We recently completed a series of student feedback surveys to get their perspective on the teaching and learning process at ISK and find out how our students feel things are going with their teachers in terms of the “7 C’s” that the survey’s measure. These 7 C’s are considered to be the most important elements present in good learning in schools to impact student learning.
Care, Confer, Captivate, Consolidate, Challenge, Clarify, and Classroom Management are each measured through questions that relate to each area; things like “ My Teacher really tries to understand how students feel about things” for Caring or “Our class stays busy and doesn’t waste time” for Classroom Management. I am very happy to say that the results throughout the school were excellent. I presented the details to the Board of Trustees and the PTA, and it it a lot of information, but, basically, we perform on average almost 10% above the mark considered to be high quality. So our “average” is actually pretty great.
What is interesting for me is how these criteria tie into Neuroscientific Research. Martha Burns talks about it in her article “I’m a Neuroscientist. Here’s How Teachers Change Kids’ Brains.” As she explains, teachers can impact students’ brains because of their neuroplasticity. Neuroplastic basic means changeable, and kids brains have 3 ways they can be changed, helped along by certain chemical neuromodulators. The first way is “proliferation” where the brain makes new synapses and pathways, especially in the early years. The second way is “pruning” which, just as it sounds, is the elimination of unused processes and pathways. Finally, there is “consolidation”, which is our brain deciding what is used most often to keep it handy and myelinating (coating) the connections to make these parts work even better.
So, when we are learning, “What” we teach impacts what skills are developed, which information is remembered and which are lost. And the learning skills (attention, memory, processing) are incredibly important, so we need to both develop and promote them. And we need to continue to challenge students as they develop their skills and knowledge to match their level and needs if we want learning to continue.

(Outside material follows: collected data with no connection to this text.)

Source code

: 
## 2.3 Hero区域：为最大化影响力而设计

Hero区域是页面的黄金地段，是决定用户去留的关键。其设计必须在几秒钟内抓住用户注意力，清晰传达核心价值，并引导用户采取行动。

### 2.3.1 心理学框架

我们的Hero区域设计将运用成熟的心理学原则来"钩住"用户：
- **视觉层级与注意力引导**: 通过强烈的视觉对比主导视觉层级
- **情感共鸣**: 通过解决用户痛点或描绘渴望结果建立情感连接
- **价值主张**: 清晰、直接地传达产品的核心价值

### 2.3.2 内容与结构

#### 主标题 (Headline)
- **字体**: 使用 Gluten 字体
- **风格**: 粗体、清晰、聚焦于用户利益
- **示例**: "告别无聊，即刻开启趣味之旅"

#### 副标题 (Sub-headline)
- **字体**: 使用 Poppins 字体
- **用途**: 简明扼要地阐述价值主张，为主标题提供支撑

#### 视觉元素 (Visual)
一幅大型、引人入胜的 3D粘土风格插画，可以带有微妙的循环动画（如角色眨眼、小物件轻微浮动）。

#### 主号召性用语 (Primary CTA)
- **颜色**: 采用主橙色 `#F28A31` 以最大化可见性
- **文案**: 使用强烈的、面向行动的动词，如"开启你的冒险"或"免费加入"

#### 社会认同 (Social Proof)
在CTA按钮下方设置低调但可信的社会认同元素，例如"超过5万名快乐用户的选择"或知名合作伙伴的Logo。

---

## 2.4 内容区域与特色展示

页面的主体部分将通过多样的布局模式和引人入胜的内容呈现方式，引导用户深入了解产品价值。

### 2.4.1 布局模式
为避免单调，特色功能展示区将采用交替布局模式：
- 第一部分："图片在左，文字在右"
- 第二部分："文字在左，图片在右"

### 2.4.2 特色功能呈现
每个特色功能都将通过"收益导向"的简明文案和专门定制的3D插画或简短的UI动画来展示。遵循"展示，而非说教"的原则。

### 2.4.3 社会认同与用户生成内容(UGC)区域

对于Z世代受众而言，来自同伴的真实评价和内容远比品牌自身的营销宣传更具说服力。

Students’ brains proliferate and consolidate what they use, and prune what they don’t, so we need to put their brains to good use.
As for the “When”, we know that with our brains, “practice makes permanent.” So ideas need to be repeated and reinforced with enough frequency and intensity, without becoming repetitive and boring. We need to revisit prior knowledge while building in new knowledge. And we need to help students organize and contextualize it all, consolidating and clarifying ideas as we go. Again this comes back to the proliferating and consolidating of our neural pathways ensuring that the right pathways develop permanence.
Finally there is the “How” we teach, and this is where all the chemical Neuromodulators come in. Burns uses the acronym “ReNEW” representing Reinforcement, Novelty, Enhanced Attention, and Well-Being. Reinforcement and Novelty are dopamine based. Dopamine helps things get into the brain permanently and is produced during moments of positive feedback and during new experiences. Luckily, new and interesting experiences also help enhance attention so captivating learning experiences not only increase dopamine, they generate acetylcholine and norepinephrine as well, increasing attention and retention, so we are providing multiple wins for our students’ brains at once.
But possibly most important, is how students feel. When we feel good our bodies produce serotonin, and we produce it even more when we have trust and confidence. And serotonin is linked to both how fast we learn and to our memory and recall. That is why caring is so important for our students and why we need to confer with them to ensure they feel confidence in what we are doing. And it is why classroom management plays a central role in ensuring our environment is one that guarantees students’ Well-Being. When we feel good, we learn better.
Hmmm. That is a lot of Neuroscientific,biochemical jargon that boils down to one simple statement:
What we have identified as good teaching and learning is apparently also good for kids’ brains; and from what our students tell us, we are helping their brains a lot.